Note that we initialize the demes as fixed for the locally benefecial allele. We assume complete mixing at the tetraploid level, and no migration in the other cytotypes.

hab = TwoDemeHabitat([0., 0., 0.5], deme1, deme2)
Main.var"##663".TwoDemeHabitat{Float64}([0.0, 0.0, 0.5], Deme, allele frequency = 1.0000
Node (ploidy=2) 1.00, genotypes: 1.0000, 0.0000, 0.0000
Node (ploidy=3) 0.00, genotypes: NaN, NaN, NaN, NaN
Node (ploidy=4) 0.00, genotypes: NaN, NaN, NaN, NaN, NaN
, Deme, allele frequency = 0.0000
Node (ploidy=2) 1.00, genotypes: 0.0000, 0.0000, 1.0000
Node (ploidy=3) 0.00, genotypes: NaN, NaN, NaN, NaN
Node (ploidy=4) 0.00, genotypes: NaN, NaN, NaN, NaN, NaN

We find the equilibrium numerically:

xs = iterate_map(generation, hab, 10000)
plot_sim(xs, xscale=:log10)

The equilibrium allele frequency of the deleterious allele is about 4%.

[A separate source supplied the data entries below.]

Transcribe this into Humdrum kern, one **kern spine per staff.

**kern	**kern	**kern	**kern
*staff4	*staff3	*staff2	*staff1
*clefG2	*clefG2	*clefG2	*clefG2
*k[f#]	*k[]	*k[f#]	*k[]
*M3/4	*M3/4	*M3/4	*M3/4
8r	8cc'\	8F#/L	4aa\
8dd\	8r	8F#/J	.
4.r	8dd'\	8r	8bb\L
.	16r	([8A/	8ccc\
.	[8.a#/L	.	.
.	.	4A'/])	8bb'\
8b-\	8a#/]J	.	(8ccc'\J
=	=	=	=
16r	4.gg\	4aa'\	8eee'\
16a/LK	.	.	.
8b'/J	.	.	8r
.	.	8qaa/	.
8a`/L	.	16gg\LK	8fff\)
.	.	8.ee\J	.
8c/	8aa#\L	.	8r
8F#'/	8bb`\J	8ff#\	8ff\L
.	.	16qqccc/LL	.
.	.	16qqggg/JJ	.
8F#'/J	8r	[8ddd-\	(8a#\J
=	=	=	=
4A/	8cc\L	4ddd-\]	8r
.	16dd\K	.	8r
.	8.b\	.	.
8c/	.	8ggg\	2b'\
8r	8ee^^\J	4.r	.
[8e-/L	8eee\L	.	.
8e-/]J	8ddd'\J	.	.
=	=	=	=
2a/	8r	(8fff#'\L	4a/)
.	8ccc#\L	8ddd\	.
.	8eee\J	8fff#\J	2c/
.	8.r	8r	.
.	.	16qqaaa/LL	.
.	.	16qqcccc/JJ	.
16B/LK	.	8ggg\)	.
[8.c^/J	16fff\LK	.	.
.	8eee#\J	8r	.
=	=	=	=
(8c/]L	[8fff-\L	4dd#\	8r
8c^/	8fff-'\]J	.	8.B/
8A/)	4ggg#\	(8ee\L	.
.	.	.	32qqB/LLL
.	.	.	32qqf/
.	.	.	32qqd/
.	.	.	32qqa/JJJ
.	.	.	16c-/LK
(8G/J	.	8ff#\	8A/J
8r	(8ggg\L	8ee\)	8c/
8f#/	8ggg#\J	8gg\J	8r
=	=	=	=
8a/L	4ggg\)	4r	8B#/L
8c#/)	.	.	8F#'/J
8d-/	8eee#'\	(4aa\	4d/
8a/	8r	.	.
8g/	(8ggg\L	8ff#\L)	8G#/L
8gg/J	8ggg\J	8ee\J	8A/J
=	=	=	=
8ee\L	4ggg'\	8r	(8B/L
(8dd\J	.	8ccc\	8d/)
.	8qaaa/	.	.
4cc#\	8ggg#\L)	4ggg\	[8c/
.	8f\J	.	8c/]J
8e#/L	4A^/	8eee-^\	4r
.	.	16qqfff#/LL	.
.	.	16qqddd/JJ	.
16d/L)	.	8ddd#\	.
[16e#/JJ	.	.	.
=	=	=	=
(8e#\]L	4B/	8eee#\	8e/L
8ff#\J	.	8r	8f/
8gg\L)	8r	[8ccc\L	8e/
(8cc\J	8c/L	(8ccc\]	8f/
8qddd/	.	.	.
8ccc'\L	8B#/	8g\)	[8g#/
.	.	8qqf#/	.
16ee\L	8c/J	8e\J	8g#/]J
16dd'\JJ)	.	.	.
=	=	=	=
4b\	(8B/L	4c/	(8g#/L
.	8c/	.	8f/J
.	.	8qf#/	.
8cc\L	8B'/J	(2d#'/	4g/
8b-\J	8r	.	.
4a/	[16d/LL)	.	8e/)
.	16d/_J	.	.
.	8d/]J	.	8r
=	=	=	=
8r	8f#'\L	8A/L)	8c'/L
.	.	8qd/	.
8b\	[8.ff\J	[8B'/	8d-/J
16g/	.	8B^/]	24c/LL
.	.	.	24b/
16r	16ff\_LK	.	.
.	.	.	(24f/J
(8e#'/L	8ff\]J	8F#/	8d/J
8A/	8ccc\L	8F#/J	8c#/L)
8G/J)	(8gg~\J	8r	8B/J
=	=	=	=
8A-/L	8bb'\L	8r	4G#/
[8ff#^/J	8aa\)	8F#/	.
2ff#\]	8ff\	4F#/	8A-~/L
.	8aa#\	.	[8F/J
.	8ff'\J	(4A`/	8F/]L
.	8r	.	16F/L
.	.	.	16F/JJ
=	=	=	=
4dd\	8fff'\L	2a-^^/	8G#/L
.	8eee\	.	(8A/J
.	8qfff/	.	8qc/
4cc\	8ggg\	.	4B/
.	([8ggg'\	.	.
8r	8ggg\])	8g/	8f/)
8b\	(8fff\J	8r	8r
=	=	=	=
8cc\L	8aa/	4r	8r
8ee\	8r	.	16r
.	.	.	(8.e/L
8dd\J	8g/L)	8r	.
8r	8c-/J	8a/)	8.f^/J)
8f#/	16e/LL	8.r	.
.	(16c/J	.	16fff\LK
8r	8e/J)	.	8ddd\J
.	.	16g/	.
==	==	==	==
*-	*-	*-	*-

Main.var"##663".TwoDemeHabitat{Float64}([0.0, 0.0, 0.5], Deme, allele frequency = 0.9595
Node (ploidy=2) 0.89, genotypes: 0.9278, 0.0709, 0.0012
Node (ploidy=3) 0.11, genotypes: 0.8787, 0.0743, 0.0455, 0.0015
Node (ploidy=4) 0.00, genotypes: 0.4170, 0.0405, 0.0851, 0.0405, 0.4170
, Deme, allele frequency = 0.0405
Node (ploidy=2) 0.89, genotypes: 0.0012, 0.0709, 0.9278
Node (ploidy=3) 0.11, genotypes: 0.0015, 0.0455, 0.0743, 0.8787
Node (ploidy=4) 0.00, genotypes: 0.4170, 0.0405, 0.0851, 0.0405, 0.4170

We could compute such equilibria for many local adaptation scenarios, polyploid fitnesses, fertilities, migration rates, etc. We could also consider other aspects of polyploid genetics currently ignored, such as double reduction, and the different ways of generating unreduced gametes (first division restitution, second division restitution, ...).